Extracted page text data
☆ ☆ ☆

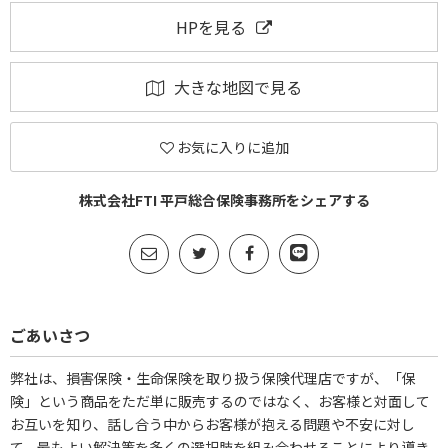
HPを見る
大きな地図で見る
お気に入りに追加
株式会社FTI 平戸総合保険事務所をシェアする
ごあいさつ
弊社は、損害保険・生命保険を取り扱う保険代理店ですが、「保
険」という商品をただ単に販売するのではなく、お客様と対面して
お互いを知り、話し合う中からお客様が抱える問題や不安に対し
て、最もよい解決策を多くの選択肢を組み合わせることにより導き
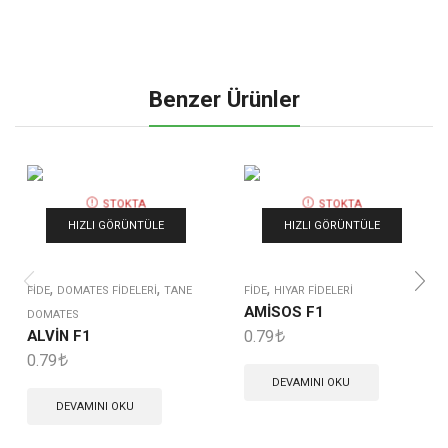
Benzer Ürünler
STOKTA
STOKTA
YOK
YOK
HIZLI GÖRÜNTÜLE
HIZLI GÖRÜNTÜLE
,
,
,
FIDE
DOMATES FIDELERI
TANE
FIDE
HIYAR FIDELERI
AMİSOS F1
DOMATES
ALVİN F1
0.79
0.79
DEVAMINI OKU
DEVAMINI OKU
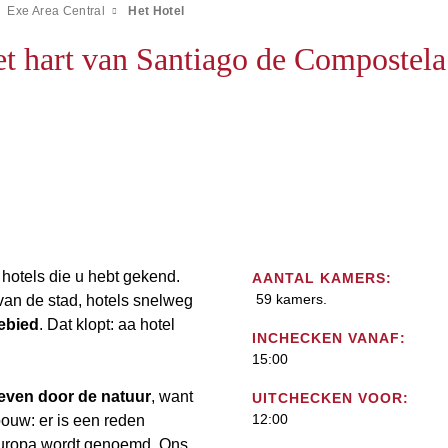
Exe Area Central
Het Hotel
het hart van Santiago de Compostela
 hotels die u hebt gekend.
AANTAL KAMERS:
59 kamers.
t van de stad, hotels snelweg
gebied
. Dat klopt: aa hotel
INCHECKEN VANAF:
15:00
geven door de natuur
, want
UITCHECKEN VOOR:
12:00
bouw: er is een reden
 Europa wordt genoemd. Ons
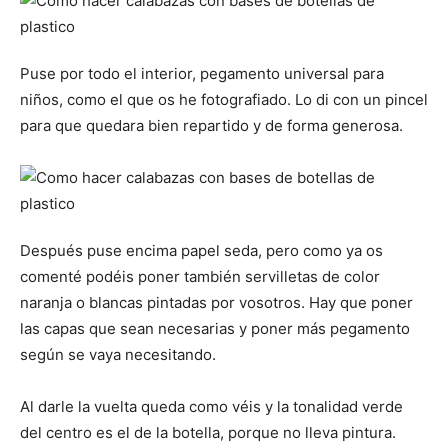
Puse por todo el interior, pegamento universal para
niños, como el que os he fotografiado. Lo di con un pincel
para que quedara bien repartido y de forma generosa.
Después puse encima papel seda, pero como ya os
comenté podéis poner también servilletas de color
naranja o blancas pintadas por vosotros. Hay que poner
las capas que sean necesarias y poner más pegamento
según se vaya necesitando.
Al darle la vuelta queda como véis y la tonalidad verde
del centro es el de la botella, porque no lleva pintura.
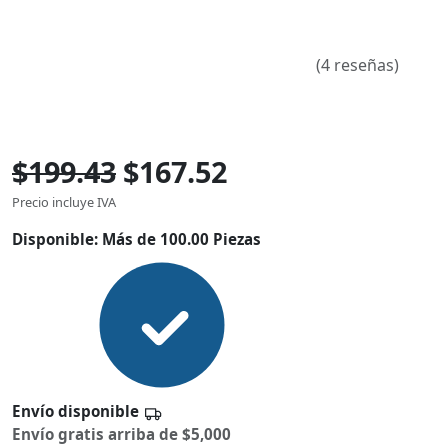
(4 reseñas)
$199.43
$167.52
Precio incluye IVA
Disponible:
Más de 100.00 Piezas
Envío disponible
Envío gratis arriba de $5,000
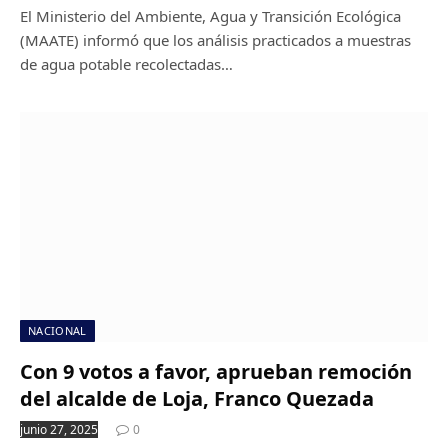
El Ministerio del Ambiente, Agua y Transición Ecológica
(MAATE) informó que los análisis practicados a muestras
de agua potable recolectadas…
NACIONAL
Con 9 votos a favor, aprueban remoción
del alcalde de Loja, Franco Quezada
junio 27, 2025
0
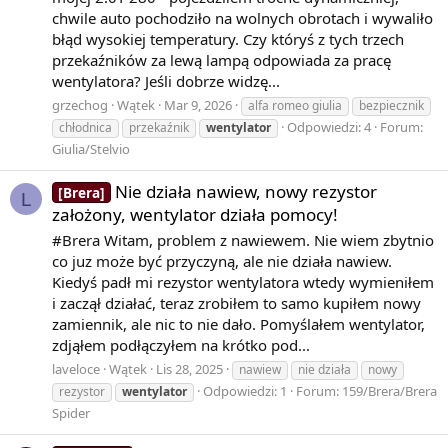
chwile auto pochodziło na wolnych obrotach i wywaliło
błąd wysokiej temperatury. Czy któryś z tych trzech
przekaźników za lewą lampą odpowiada za pracę
wentylatora? Jeśli dobrze widzę...
grzechog
Wątek
Mar 9, 2026
alfa romeo giulia
bezpiecznik
Odpowiedzi: 4
Forum:
chłodnica
przekaźnik
wentylator
Giulia/Stelvio
Nie działa nawiew, nowy rezystor
[Brera]
L
założony, wentylator działa pomocy!
#Brera Witam, problem z nawiewem. Nie wiem zbytnio
co juz może być przyczyną, ale nie działa nawiew.
Kiedyś padł mi rezystor wentylatora wtedy wymieniłem
i zaczął działać, teraz zrobiłem to samo kupiłem nowy
zamiennik, ale nic to nie dało. Pomyślałem wentylator,
zdjąłem podłączyłem na krótko pod...
laveloce
Wątek
Lis 28, 2025
nawiew
nie działa
nowy
Odpowiedzi: 1
Forum:
159/Brera/Brera
rezystor
wentylator
Spider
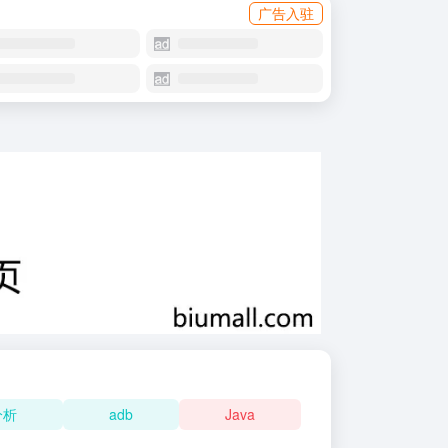
广告入驻
分析
adb
Java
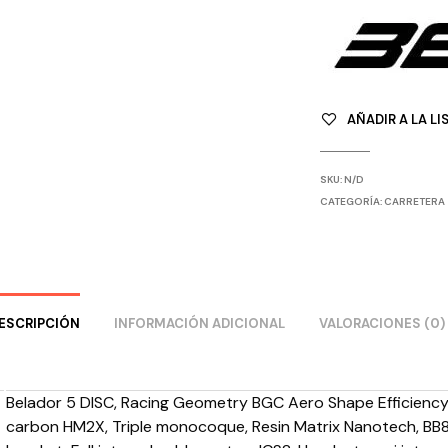
AÑADIR A LA LI
SKU:
N/D
CATEGORÍA:
CARRETERA
ESCRIPCIÓN
INFORMACIÓN ADICIONAL
VALORACIONES (0)
Belador 5 DISC, Racing Geometry BGC Aero Shape Efficiency 
carbon HM2X, Triple monocoque, Resin Matrix Nanotech, B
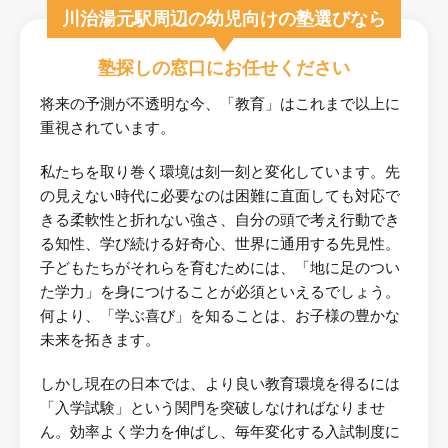
川治湯元駅周辺の幼児向けの塾選びなら
塾探しの窓口にお任せください
将来の予測が不透明な今、「教育」はこれまで以上に
重視されています。
私たちを取り巻く環境は刻一刻と変化しています。先
の見えない時代に必要なのは困難に直面しても対応で
きる柔軟性と折れない強さ、自分の頭で考え行動でき
る知性、学び続ける好奇心、世界に通用する先見性。
子どもたちがそれらを育むためには、「地に足のつい
た学力」を身につけることが必須といえるでしょう。
何より、「学ぶ喜び」を知ることは、お子様の豊かな
未来を拓きます。
しかし現在の日本では、より良い教育環境を得るには
「入学試験」という関門を突破しなければなりませ
ん。効率よく学力を伸ばし、毎年変化する入試制度に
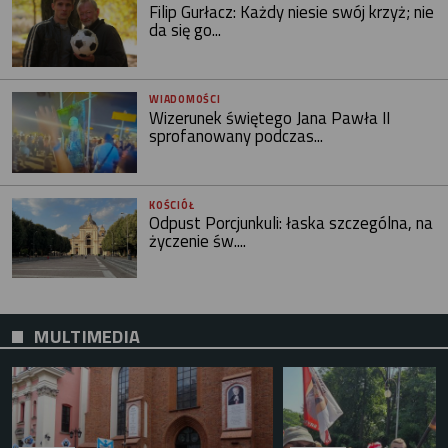
Filip Gurłacz: Każdy niesie swój krzyż; nie
da się go...
WIADOMOŚCI
Wizerunek świętego Jana Pawła II
sprofanowany podczas...
KOŚCIÓŁ
Odpust Porcjunkuli: łaska szczególna, na
życzenie św....
MULTIMEDIA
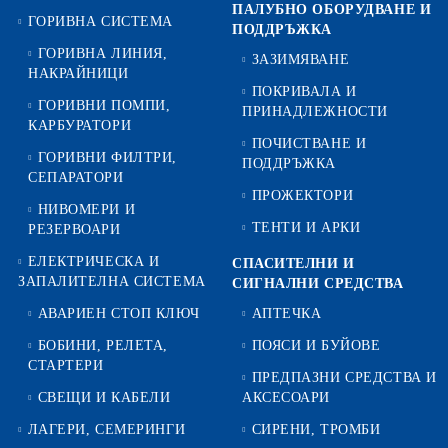
ПАЛУБНО ОБОРУДВАНЕ И
ГОРИВНА СИСТЕМА
ПОДДРЪЖКА
ГОРИВНА ЛИНИЯ,
ЗАЗИМЯВАНЕ
НАКРАЙНИЦИ
ПОКРИВАЛА И
ГОРИВНИ ПОМПИ,
ПРИНАДЛЕЖНОСТИ
КАРБУРАТОРИ
ПОЧИСТВАНЕ И
ГОРИВНИ ФИЛТРИ,
ПОДДРЪЖКА
СЕПАРАТОРИ
ПРОЖЕКТОРИ
НИВОМЕРИ И
ТЕНТИ И АРКИ
РЕЗЕРВОАРИ
ЕЛЕКТРИЧЕСКА И
СПАСИТЕЛНИ И
ЗАПАЛИТЕЛНА СИСТЕМА
СИГНАЛНИ СРЕДСТВА
АВАРИЕН СТОП КЛЮЧ
АПТЕЧКА
БОБИНИ, РЕЛЕТА,
ПОЯСИ И БУЙОВЕ
СТАРТЕРИ
ПРЕДПАЗНИ СРЕДСТВА И
СВЕЩИ И КАБЕЛИ
АКСЕСОАРИ
ЛАГЕРИ, СЕМЕРИНГИ
СИРЕНИ, ТРОМБИ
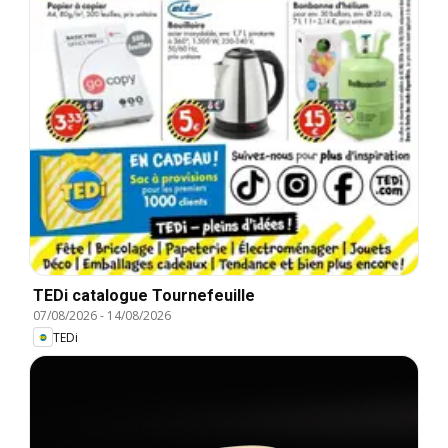
TEDi catalogue Tournefeuille
07/08/2026
-
14/08/2026
TEDi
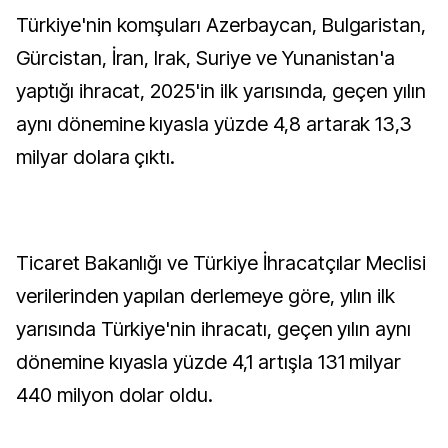
Türkiye'nin komşuları Azerbaycan, Bulgaristan,
Gürcistan, İran, Irak, Suriye ve Yunanistan'a
yaptığı ihracat, 2025'in ilk yarısında, geçen yılın
aynı dönemine kıyasla yüzde 4,8 artarak 13,3
milyar dolara çıktı.
Ticaret Bakanlığı ve Türkiye İhracatçılar Meclisi
verilerinden yapılan derlemeye göre, yılın ilk
yarısında Türkiye'nin ihracatı, geçen yılın aynı
dönemine kıyasla yüzde 4,1 artışla 131 milyar
440 milyon dolar oldu.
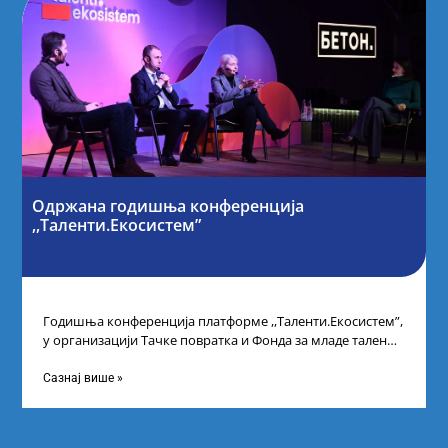
Одржана годишња конференција
,,Таленти.Екосистем”
Годишња конференција платформе ,,Таленти.Екосистем”,
у организацији Тачке повратка и Фонда за младе таленте
Републике Србије, одржана је у Београду. Овом
Сазнај више »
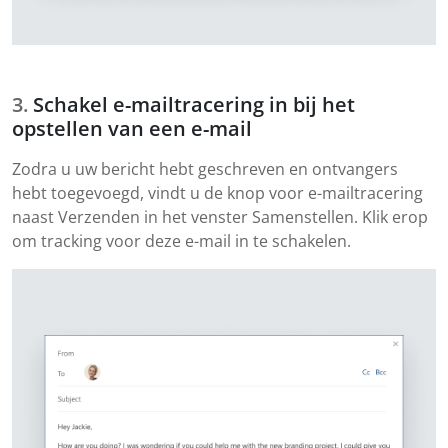
Schakel e-mailtracering in bij het
opstellen van een e-mail
Zodra u uw bericht hebt geschreven en ontvangers
hebt toegevoegd, vindt u de knop voor e-mailtracering
naast Verzenden in het venster Samenstellen. Klik erop
om tracking voor deze e-mail in te schakelen.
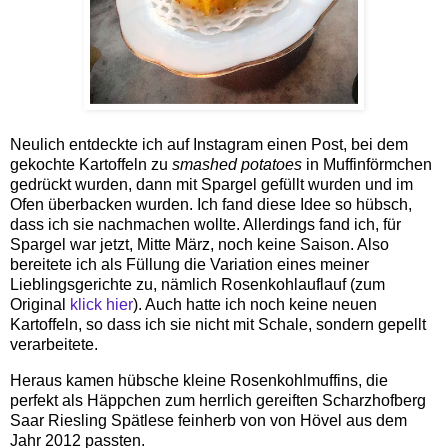
Neulich entdeckte ich auf Instagram einen Post, bei dem
gekochte Kartoffeln zu
smashed potatoes
in Muffinförmchen
gedrückt wurden, dann mit Spargel gefüllt wurden und im
Ofen überbacken wurden. Ich fand diese Idee so hübsch,
dass ich sie nachmachen wollte. Allerdings fand ich, für
Spargel war jetzt, Mitte März, noch keine Saison. Also
bereitete ich als Füllung die Variation eines meiner
Lieblingsgerichte zu, nämlich Rosenkohlauflauf (zum
Original
klick hier
). Auch hatte ich noch keine neuen
Kartoffeln, so dass ich sie nicht mit Schale, sondern gepellt
verarbeitete.
Heraus kamen hübsche kleine Rosenkohlmuffins, die
perfekt als Häppchen zum herrlich gereiften Scharzhofberg
Saar Riesling Spätlese feinherb von von Hövel aus dem
Jahr 2012 passten.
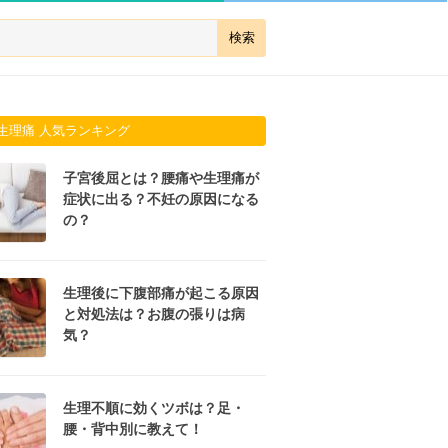
生理痛 人気ランキング
子宮後屈とは？腰痛や生理痛が
症状に出る？不妊の原因になる
の？
生理後に下腹部痛が起こる原因
と対処法は？お腹の張りは病
気？
生理不順に効くツボは？足・
腰・背中別に教えて！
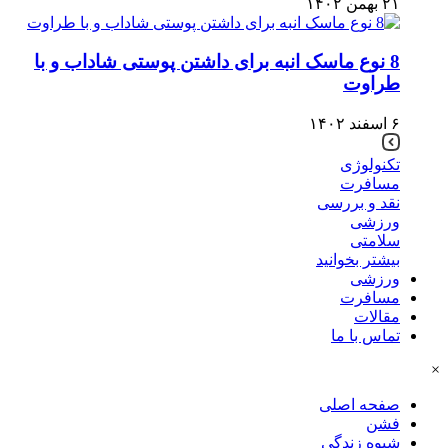
۲۱ بهمن ۱۴۰۲
8 نوع ماسک انبه برای داشتن پوستی شاداب و با
طراوت
۶ اسفند ۱۴۰۲
تکنولوژی
مسافرت
نقد و بررسی
ورزشی
سلامتی
بیشتر بخوانید
ورزشی
مسافرت
مقالات
تماس با ما
×
صفحه اصلی
فشن
شیوه زندگی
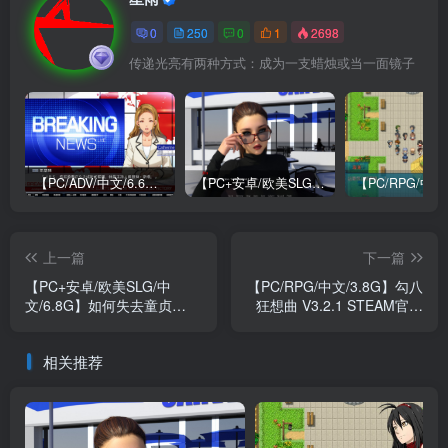
0
250
0
1
2698
传递光亮有两种方式：成为一支蜡烛或当一面镜子
【PC/ADV/中文/6.6G】牺牲恶棍 SACRIFICE VILLAINS 官方中文版
【PC+安卓/欧美SLG/中文/484M】我们迷路了 We Are Lost V1.0 STEAM官方中文版
上一篇
下一篇
【PC+安卓/欧美SLG/中
【PC/RPG/中文/3.8G】勾八
文/6.8G】如何失去童贞
狂想曲 V3.2.1 STEAM官方
How to lose one’s virginity
中文版
V0.93 STEAM官方中文版
相关推荐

☆ ☆ ☆

**EXERCISE PROMPT:**
Count the lines of the data above that contain the string "Kartoffeln", treating uppercase and lowercase as different. Reply with the number only.

**TASK ANSWER:**
2